#### [EXTRAIT DU TEXTE]
□ □ □ □
Le travail yogique appréhendé par le vécu du pratiquant de la tradition cachemirienne n’est pas un espace séparé du monde, mais une pratique qui doit s’infiltrer dans tous les aspects de la vie du pratiquant. Le yoga n’est pas seulement, comme le dit Baret, « sur le tapis », mais à chaque instant, lorsque tout le travail de disponibilité auquel la pratique corporelle prédispose s’intègre dans la vie de tous les jours. Le travail des

asanas n’est là, ultimement, que pour habituer le corps à cet espace de silence.

5.5

Conclusion

On remarque que la manière d’aborder le corps, la pratique, les poses et le développement de la séance n’a pour ainsi dire aucun rapport avec le YPM dont De Michelis dresse le portrait : l’enseignement que propose Baret n’alimente pas un discours sur les effets du yoga pour la santé ni des chakras, il n’invite ni à la détente ni à la cessation des pensées, mais simplement au ressenti et à l’introspection. Cet enseignement, par ailleurs, ne suit pas les trois phases habituelles que De Michelis observe : savasana peut se faire n’importe quand dans le fil de la pratique, il n’y a pas de musique et on ne chante jamais le OM (ou tout autre mantra) au début de la séance. Enfin, on note dans l’approche de Baret que la séquence n’a pas d’importance, puisque le seul « but » est de ressentir.
□ □ □ □
#### [SÉRIE D'EXERCICES]
- 1) Répondez à ces questions d'après l'extrait sur le yoga.
(a) À quoi sert ultimement le travail des asanas ?
(b) Que ne chante-t-on jamais au début de la séance ?
(c) Quel est le seul « but » dans l'approche de Baret ?
- 2) Poursuivez l'extrait sur le yoga à partir de sa dernière phrase.
Les lignes qui viennent ensuite forment un matériau distinct de l'extrait.

#### [LIGNES RÉPERTORIÉES]
□ □ □ □
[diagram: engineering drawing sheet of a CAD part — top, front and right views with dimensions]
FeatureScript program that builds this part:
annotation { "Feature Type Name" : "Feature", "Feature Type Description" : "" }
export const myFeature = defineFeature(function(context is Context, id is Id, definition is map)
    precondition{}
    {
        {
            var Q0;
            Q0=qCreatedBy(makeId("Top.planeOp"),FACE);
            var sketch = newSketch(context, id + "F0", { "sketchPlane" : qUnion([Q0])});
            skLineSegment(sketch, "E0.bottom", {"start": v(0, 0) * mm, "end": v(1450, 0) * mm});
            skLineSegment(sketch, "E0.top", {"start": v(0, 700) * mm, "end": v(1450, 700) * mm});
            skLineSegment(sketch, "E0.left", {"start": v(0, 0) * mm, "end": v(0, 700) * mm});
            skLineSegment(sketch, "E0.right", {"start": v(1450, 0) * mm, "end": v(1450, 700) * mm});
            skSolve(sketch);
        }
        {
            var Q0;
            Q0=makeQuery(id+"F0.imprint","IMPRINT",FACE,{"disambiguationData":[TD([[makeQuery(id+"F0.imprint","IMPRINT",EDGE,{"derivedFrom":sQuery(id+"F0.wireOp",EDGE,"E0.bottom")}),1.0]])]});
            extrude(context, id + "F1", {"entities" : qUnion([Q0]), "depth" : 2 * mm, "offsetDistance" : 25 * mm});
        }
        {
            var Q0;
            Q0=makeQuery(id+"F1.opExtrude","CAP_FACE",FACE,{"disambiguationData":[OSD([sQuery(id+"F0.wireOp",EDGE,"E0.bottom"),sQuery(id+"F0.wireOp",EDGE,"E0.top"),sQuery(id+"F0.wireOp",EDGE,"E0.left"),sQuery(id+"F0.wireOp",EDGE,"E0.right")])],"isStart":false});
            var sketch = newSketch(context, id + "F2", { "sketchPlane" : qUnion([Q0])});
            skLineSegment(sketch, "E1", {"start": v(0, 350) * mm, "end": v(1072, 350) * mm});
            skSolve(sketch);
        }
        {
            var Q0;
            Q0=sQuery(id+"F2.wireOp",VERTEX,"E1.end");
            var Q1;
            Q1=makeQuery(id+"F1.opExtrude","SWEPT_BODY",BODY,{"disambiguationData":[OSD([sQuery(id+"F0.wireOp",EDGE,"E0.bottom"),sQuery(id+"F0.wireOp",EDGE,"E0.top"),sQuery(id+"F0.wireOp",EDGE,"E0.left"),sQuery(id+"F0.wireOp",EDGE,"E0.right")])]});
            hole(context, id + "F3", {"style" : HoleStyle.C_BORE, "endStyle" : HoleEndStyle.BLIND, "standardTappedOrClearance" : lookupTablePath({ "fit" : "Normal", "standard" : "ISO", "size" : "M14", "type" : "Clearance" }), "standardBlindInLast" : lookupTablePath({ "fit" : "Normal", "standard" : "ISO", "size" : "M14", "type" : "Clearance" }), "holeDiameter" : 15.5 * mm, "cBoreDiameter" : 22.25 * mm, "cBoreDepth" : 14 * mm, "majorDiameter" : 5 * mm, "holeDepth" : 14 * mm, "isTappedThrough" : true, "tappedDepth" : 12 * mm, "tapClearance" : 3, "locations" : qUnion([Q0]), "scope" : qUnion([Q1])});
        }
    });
□ □ □ □
#### [CORRIGÉ]
- 1)
(a) Il sert à habituer le corps à cet espace de silence.
(b) On ne chante jamais le OM, ni aucun autre mantra.
(c) Le seul « but » est de ressentir.

- 2)
Le yoga cachemirien nous confronte à de nouvelles caractéristiques d’approche du corps et des poses de yoga qui ne sont pas celles présentent dans le YPM. Néanmoins, nous pouvons noter que la pratique du yoga cachemirien est essentiellement basée sur l’exploration des asanas, bien qu’il n’y ait aucune référence aux poses de yoga proprement dites dans les textes de la tradition cachemirienne. Le VBhT mentionne l’assise, invite à de

certaines dharanas ou méditations, parle des émotions et du quotidien, mais ne présente explicitement aucune pose. Cela est peut-être dû au fait que le travail du yoga, en admettant qu’il existait comme pratique dans l’enseignement oral, était minoritaire par rapport aux autres éléments de l’enseignement. Dans le contexte contemporain où se situe notre terrain, nous observons que le yoga cachemirien suit les modalités modernes en accordant une grande importance aux postures. Nous entrevoyons ici une rupture et un remaniement par rapport aux éléments dit traditionnels, qui semblent parfois fidèles, et parfois réajuster, pour mieux répondre aux conditions présentent.

En effet, ce yoga se veut traditionnel, tout comme le revendiquent la majorité des pratiques spirituelles modernes. Il serait donc pertinent de nous demander quelle définition cette lignée cachemirienne donne du terme « traditionnel ». Baret nous explique que l’authenticité traditionnelle repose sur trois éléments : les textes, l’enseignement du maître et l’expérience – tripratyayam idam jnaanam gurutah saastratah svatah – de manière à ce que « the teacher's instruction is confirmed by scripture, and scripture by personal experience. All three sustain each other and work together » (Dyczkowski, échange de terrain). Ces trois volets doivent se répondre et alimenter une connaissance intellectuelle et une intelligence physique de l’expérience. Dans son dernier ouvrage sur la tradition cachemirienne, Baret écrit : « Quand, il y a trente ans, Jean Klein suggéra la rédaction d’un livre pratique sur le yoga du Cachemire, il précisa à l’auteur [Éric Baret] que toutes les idées qui y seraient formulées devraient être liées à la tradition, afin de démontrer qu’il n’y a là rien de personnel. Dans cet ouvrage, les nombreuses références à Abhinavagupta, ainsi qu’aux concepts essentiels de la démarche sivaïte, sont un écho de cette exigence » (Baret, 2012 : 15). C’est donc dans l’optique des textes et d’un enseignement « vivant » grâce à une expérience orientée que l’enseignement du yoga cachemirien se reconnaît comme traditionnel dans un espace moderne.